This tool is being superseded by the more general Object Ingest Tool
Initial implementation of Mass Digitization ingest tool:
(This explains the structure for the samples we recieved)
- OCR text directory: VAA4276-OCR (<id>-OCR)
- PDF file: VAA4276.pdf (<id>.pdf)
- Page images directory: vaa4276-tif (<id>-tif)
- Page image file: VAA4276-0092.tif (<id>-<pageno>.tif)
- (proposed) Derivative page images directory: vaa4276-derivs (<id>-derivs)
- VAA4276-0092-screen.jpg (<id>-<pageno>-<size>.jpg)
- (proposed) Marc XML file: vaa4276.xml (<id>.xml)
Q: Should we try to standardize the type case (upper/lower) of file and directory names?

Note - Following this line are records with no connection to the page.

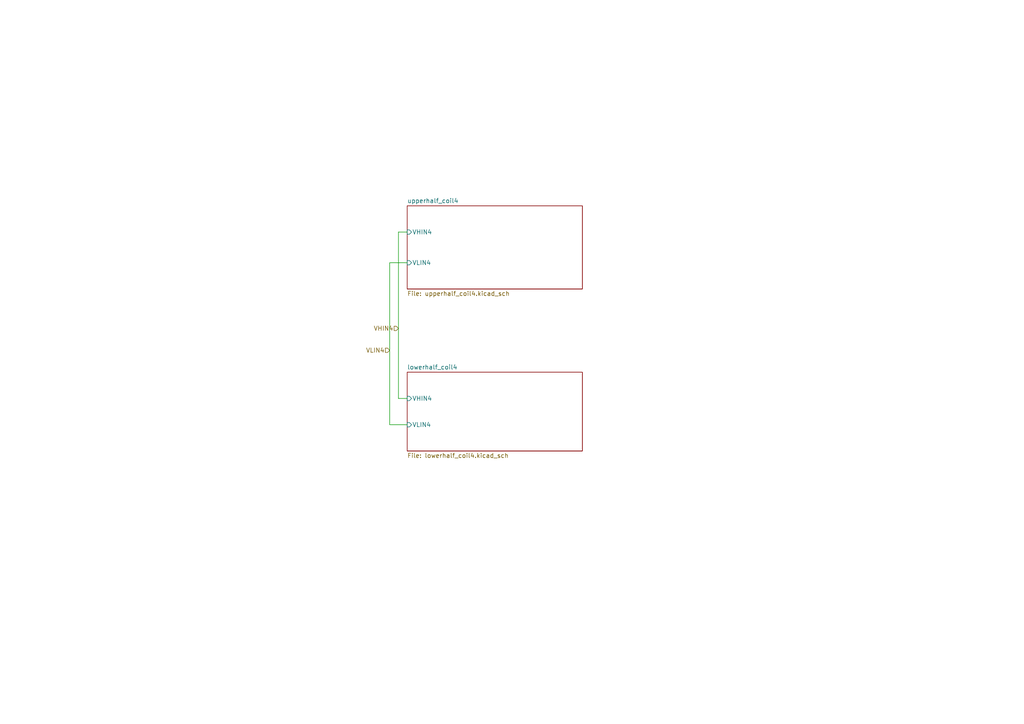
<source format=kicad_sch>
(kicad_sch
	(version 20231120)
	(generator "eeschema")
	(generator_version "8.0")
	(uuid "18c9947b-f2f5-403c-9c48-3253d2a2477c")
	(paper "A4")
	(lib_symbols)
	(wire
		(pts
			(xy 113.03 76.2) (xy 113.03 123.19)
		)
		(stroke
			(width 0)
			(type default)
		)
		(uuid "0aed360d-8bce-407e-869a-1fc72fe7c895")
	)
	(wire
		(pts
			(xy 118.11 76.2) (xy 113.03 76.2)
		)
		(stroke
			(width 0)
			(type default)
		)
		(uuid "479e8fe8-1aa1-443e-9fc0-5f7f4e2af82f")
	)
	(wire
		(pts
			(xy 113.03 123.19) (xy 118.11 123.19)
		)
		(stroke
			(width 0)
			(type default)
		)
		(uuid "4f70dec6-8e41-4db8-ac00-e52bccc5e701")
	)
	(wire
		(pts
			(xy 115.57 115.57) (xy 118.11 115.57)
		)
		(stroke
			(width 0)
			(type default)
		)
		(uuid "87f6b7b5-4115-40d8-bd5a-af9bfff9edfd")
	)
	(wire
		(pts
			(xy 118.11 67.31) (xy 115.57 67.31)
		)
		(stroke
			(width 0)
			(type default)
		)
		(uuid "adbcd592-024c-4d2e-b7fe-d844cc7dd8ec")
	)
	(wire
		(pts
			(xy 115.57 67.31) (xy 115.57 115.57)
		)
		(stroke
			(width 0)
			(type default)
		)
		(uuid "eef5c6fb-ff20-4239-83e3-51ff70e6d67e")
	)
	(hierarchical_label "VLIN4"
		(shape input)
		(at 113.03 101.6 180)
		(fields_autoplaced yes)
		(effects
			(font
				(size 1.27 1.27)
			)
			(justify right)
		)
		(uuid "10723339-572b-40ff-b3c7-321e84bf5a58")
	)
	(hierarchical_label "VHIN4"
		(shape input)
		(at 115.57 95.25 180)
		(fields_autoplaced yes)
		(effects
			(font
				(size 1.27 1.27)
			)
			(justify right)
		)
		(uuid "e2d41540-09d1-4e11-ba5a-5db30a5b728f")
	)
	(sheet
		(at 118.11 107.95)
		(size 50.8 22.86)
		(fields_autoplaced yes)
		(stroke
			(width 0.1524)
			(type solid)
		)
		(fill
			(color 0 0 0 0.0000)
		)
		(uuid "cf17f233-146b-4223-b09c-79edacdc7e67")
		(property "Sheetname" "lowerhalf_coil4"
			(at 118.11 107.2384 0)
			(effects
				(font
					(size 1.27 1.27)
				)
				(justify left bottom)
			)
		)
		(property "Sheetfile" "lowerhalf_coil4.kicad_sch"
			(at 118.11 131.3946 0)
			(effects
				(font
					(size 1.27 1.27)
				)
				(justify left top)
			)
		)
		(pin "VLIN4" input
			(at 118.11 123.19 180)
			(effects
				(font
					(size 1.27 1.27)
				)
				(justify left)
			)
			(uuid "e6082a50-2c6c-423d-879d-b8f9858f5523")
		)
		(pin "VHIN4" input
			(at 118.11 115.57 180)
			(effects
				(font
					(size 1.27 1.27)
				)
				(justify left)
			)
			(uuid "1b44433b-6f97-4521-8d40-d87abc942858")
		)
		(instances
			(project "simulatedpcb"
				(path "/edf94242-0cdc-4580-8fae-fd56a0fef1a3/42a2339c-41c5-4928-9deb-9cade6f0c631"
					(page "14")
				)
			)
		)
	)
	(sheet
		(at 118.11 59.69)
		(size 50.8 24.13)
		(fields_autoplaced yes)
		(stroke
			(width 0.1524)
			(type solid)
		)
		(fill
			(color 0 0 0 0.0000)
		)
		(uuid "d81779df-c179-4db1-b94c-88b4f9e61f5a")
		(property "Sheetname" "upperhalf_coil4"
			(at 118.11 58.9784 0)
			(effects
				(font
					(size 1.27 1.27)
				)
				(justify left bottom)
			)
		)
		(property "Sheetfile" "upperhalf_coil4.kicad_sch"
			(at 118.11 84.4046 0)
			(effects
				(font
					(size 1.27 1.27)
				)
				(justify left top)
			)
		)
		(pin "VHIN4" input
			(at 118.11 67.31 180)
			(effects
				(font
					(size 1.27 1.27)
				)
				(justify left)
			)
			(uuid "128cbe66-b2f4-43d4-93e9-b2f4d87a54bc")
		)
		(pin "VLIN4" input
			(at 118.11 76.2 180)
			(effects
				(font
					(size 1.27 1.27)
				)
				(justify left)
			)
			(uuid "923f9869-27f6-4a66-b49e-d30b91acf75d")
		)
		(instances
			(project "simulatedpcb"
				(path "/edf94242-0cdc-4580-8fae-fd56a0fef1a3/42a2339c-41c5-4928-9deb-9cade6f0c631"
					(page "13")
				)
			)
		)
	)
)

</source>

The MassDig Ingest Tool uses the ingest tool to perform ingests, see relevant pages for its configuration.
Here's the options specific to the Mass Dig Ingest Tool:
- Get the paths to config directory and item directory from the command line
- get the item ID from the item directory name
- Read in the Marc record and generate a DC from it
- Try to load the book object
- If it doesn't exist, create a new book object
- Scan the item directory for page images, for each master image
- Try to load the page image object
- Create a new object if it doesn't exist
- Generate MIX technical data from master and derivative image files
- Add/Update the image item
- Update structural metadata of the book object with the new page
- Link page item to book item
- Generate MIX from PDF and add to METS
- Upload PDF
- Link book item to collection item
Some issues and questions
- What is the structure of the PURLs for book and page items? general/pageturner
- Are we going to generate and store MODS and DC records? Do we have a sample Marc record corresponding to these?
- Do we have an existing case where generated PDF technical metadata is stored in the book item metadata?